- [TÂCHE À TRAITER 1]: D'après la section du document sur la norme NF S99-805, à quel prix hors taxes la norme est-elle vendue ?

- [SECTION DU DOCUMENT]:
* * * * * * *
Source Patricia PENOT

La norme NF S99-805

Maintenant que nous y voyons un peu plus clair sur le processus général, concentrons-nous sur la norme NF S 99-805 – Sophrologie – Qualité de service du sophrologue

En parcourant les différentes publications de l’AFNOR sur ce sujet, on découvre une chose très intéressante : il y a norme et norme. Il y a celles qui définissent des contraintes, des obligations légales… et celles qui ne sont que des listes de bonnes pratiques.

Sur le site de l’AFNOR on peut lire au sujet de la NF S99-805

Une norme à voir aussi comme la première marche d’une réflexion globale qui se poursuivra vers d’autres travaux communs, dont la durée de formation des sophrologues. En effet, ce sujet reste un point de désaccord entre professionnels, dont les modules de formation peuvent varier d’une semaine à… deux ans ! En attendant, la norme joue son rôle de guide, de concentré de bonnes pratiques, faisant apparaître, pour qui s’y conforme, une notion d’engagement proche du serment.

AFNOR

De fait, la norme NF S99-805 n’est liée à aucune mesure réglementaire édictée par les pouvoirs publics. Elle ne conditionne PAS votre capacité à exercer. Elle n’est qu’un guide, une liste de bonnes pratiques.

Le processus de certification

La norme NF S99-805 n’étant liée à aucune mesure réglementaire, elle fait partie des normes pour lesquelles l’évaluation se fait en « première partie ». C’est à chacun de décider s’il souhaite acheter la Norme (113,28 € HT) et décréter par lui-même d’en respectez tous les points.

C’est d’ailleurs la seule et unique façon d’être « Certifié NF S99-805 ». En effet, il n’existe AUCUN organisme certificateur.

Avant d’écrire cet article, j’ai pris le temps de solliciter les organismes suivants à fin d’obtenir le processus certification et les organismes en mesure de me certifier:

  • Association Française de Normalisation (AFNOR)
  • Comité Français d’accréditation (COFRAC)
  • SGS International Certification Service
  • VERITAS Certification France

Les réponses ont été unanimes : aucun organisme ne gère la certification à la norme NF S99-805 et personne n’a été en mesure de me communiquer la liste des organismes susceptibles de procéder à cette certification. Cela pour une raison très simple que tous m’ont signalés : cette norme étant en « première partie », aucune démarche n’est prévue.

Les offres sur le net

En fait, si vous regardez bien les offres qui circulent autour de cette norme, vous trouverez rapidement la subtilité. On ne vous propose pas la « Certification NF S99-805 », mais d’obtenir « un label basé sur la norme »…

Pour le dire autrement, on ne vous vend pas une certification par un organisme certificateur accrédité, mais un service qui s’assure que vous respectez la liste de bonnes pratiques. Si c’est le cas, vous avez droit à un « Label » qui appartient et ne dépend que de la société qui vous a vendu ce service. Cela n’a donc aucune valeur réglementaire.

En fait, n’importe qui peut créer un label « basé sur la norme », le déposer à l’INPI et vendre ce type de prestation au tarif et dans les conditions qu’il souhaite.
* * * * * * *
- [TÂCHE À TRAITER 2]: Modifiez les enregistrements ci-dessous en remplaçant partout « Choices: » par « Options: », sans rien changer d'autre. Omettez les images dans la réponse.
* * * * * * *
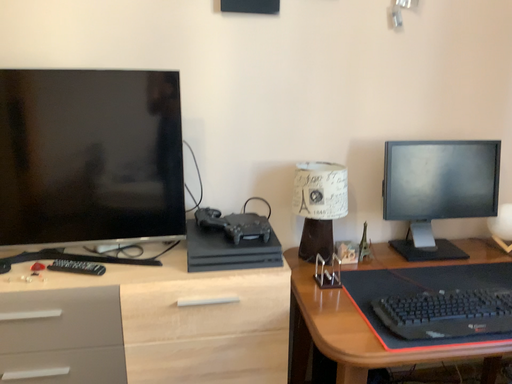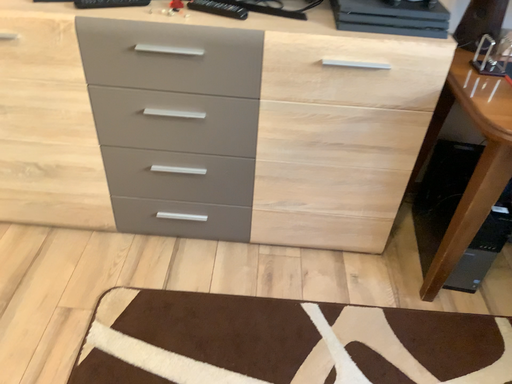
Question: Which way did the camera rotate in the video?

Choices:
 (A) rotated left
 (B) rotated right

Answer: (A)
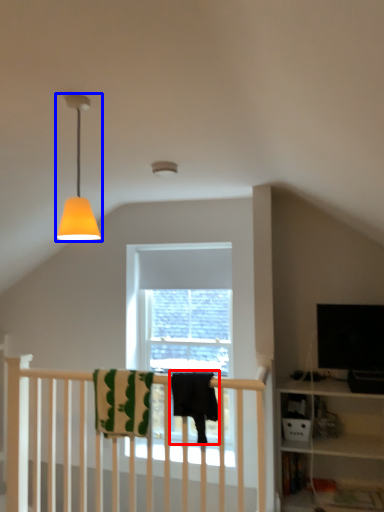
Question: Which object appears farthest to the camera in this image, beach towel (highlighted by a red box) or lamp (highlighted by a blue box)?

Choices:
 (A) beach towel
 (B) lamp

Answer: (A)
* * * * * * *
- [SOLUTION RÉDIGÉE 1]: 113,28 € HT.

- [SOLUTION RÉDIGÉE 2]:
Question: Which way did the camera rotate in the video?

Options:
 (A) rotated left
 (B) rotated right

Answer: (A)
Question: Which object appears farthest to the camera in this image, beach towel (highlighted by a red box) or lamp (highlighted by a blue box)?

Options:
 (A) beach towel
 (B) lamp

Answer: (A)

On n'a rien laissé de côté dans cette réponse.